Spectrophotometry UV–VIS was used to analyze the curcuminoids concentration from the samples. The measurements were carried out at a wavelength of 415 nm, giving the absorbance data. The concentrations of curcuminoids (ppm) were calculated using a standard curve of 95% pure curcuminoids and consequently calculated as the yield of curcuminoids (mg/g).

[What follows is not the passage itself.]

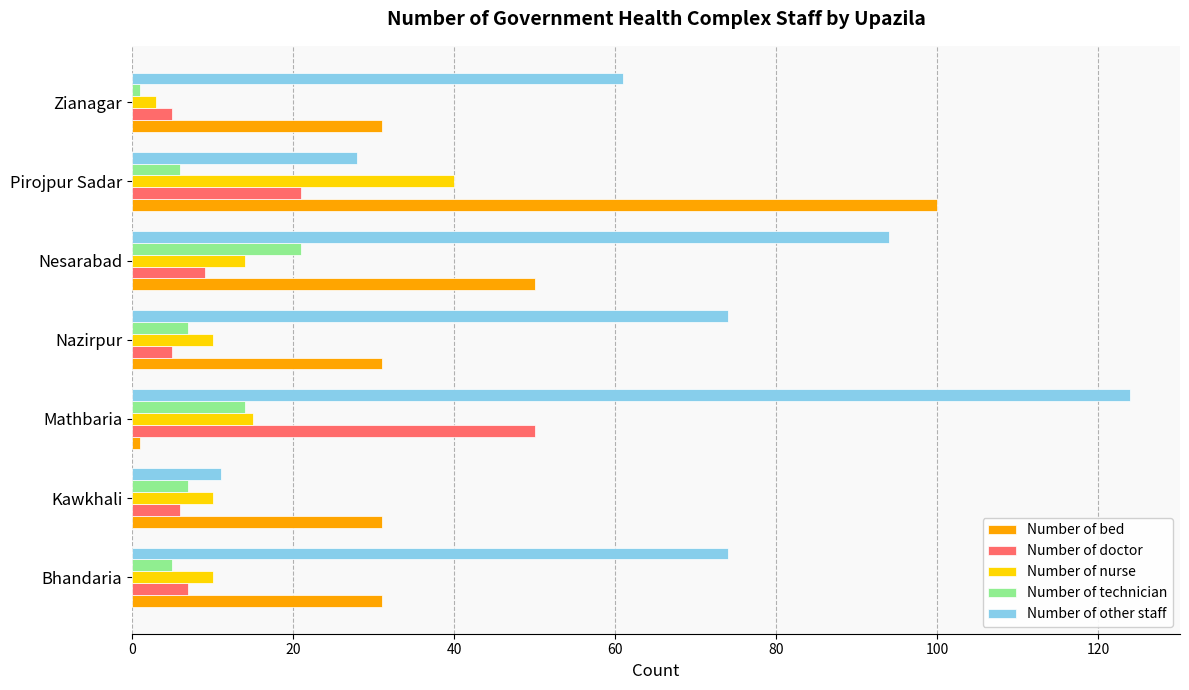

At which category is the sum across all series the highest?

Mathbaria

3.5. Curcumin Extract Separation

In the present work, curcuminoids and oleoresin were separated using an antisolvent technique with n-hexane. The viscous extract obtained from the optimized UAE method was centrifuged at 6000 rpm for 50 min, and the supernatant was stored in another tube. A known volume of supernatant was mixed with hexane (1:25, v/v) and allowed to stand for 24 h. After 24 h, the solution was stirred with a magnetic stirrer at 600 rpm for 3 h. The precipitated mixture was separated from oleoresin by centrifuging the solution at 1000 rpm for 10 min. The recovery of curcuminoids was analyzed quantitatively using spectrophotometry UV–VIS at 415 nm wavelength.

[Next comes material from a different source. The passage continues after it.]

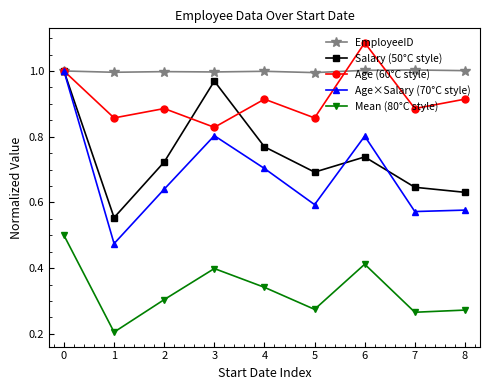

Which series has the widest spread of values?

Age×Salary (70°C style)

3.6. Curcumin Extract Crystallization

The separated curcuminoids from a previous process were further purified employing the crystallization method used by Pawar et al. (2018) [8]. Curcuminoid extract was added to 10 mL of isopropanol and n-hexane mixture (4:6, v/v) at 40 °C. The mixture and extract were then cooled in a freezer (temperature below 10 °C) for approximately 1 h. The sediment then was separated from the filtrate using a vacuum filter and then analyzed using UV–VIS spectrophotometry.

4. Conclusions

The optimal condition for NADES based UAE in this research is 20% water content, 4% solid loading, 35 °C temperature, and 60 min extraction time. This condition resulted in 79.636 mg curcuminoid extract/g C. longa. Peleg’s model was used to describe the kinetics of the optimized UAE method, and the results were found to be compatible with experimental data. Based on the yield obtained, the use of solvents, temperature, and extraction time, the optimized UAE method can be chosen as an alternative to the Soxhlet method. Furthermore, C. longa is the best material from which to obtain curcumin extract, since C. xanthorriza and C. mangga gave a significantly lower result. The separation and crystallization methods are worth carrying out with C. longa extract since this extract gave the highest recoveries of curcuminoid, which were 39% from separation and 22% from crystallization. However, curcuminoids could not be solidified due to the presence of NADES in the extract solution.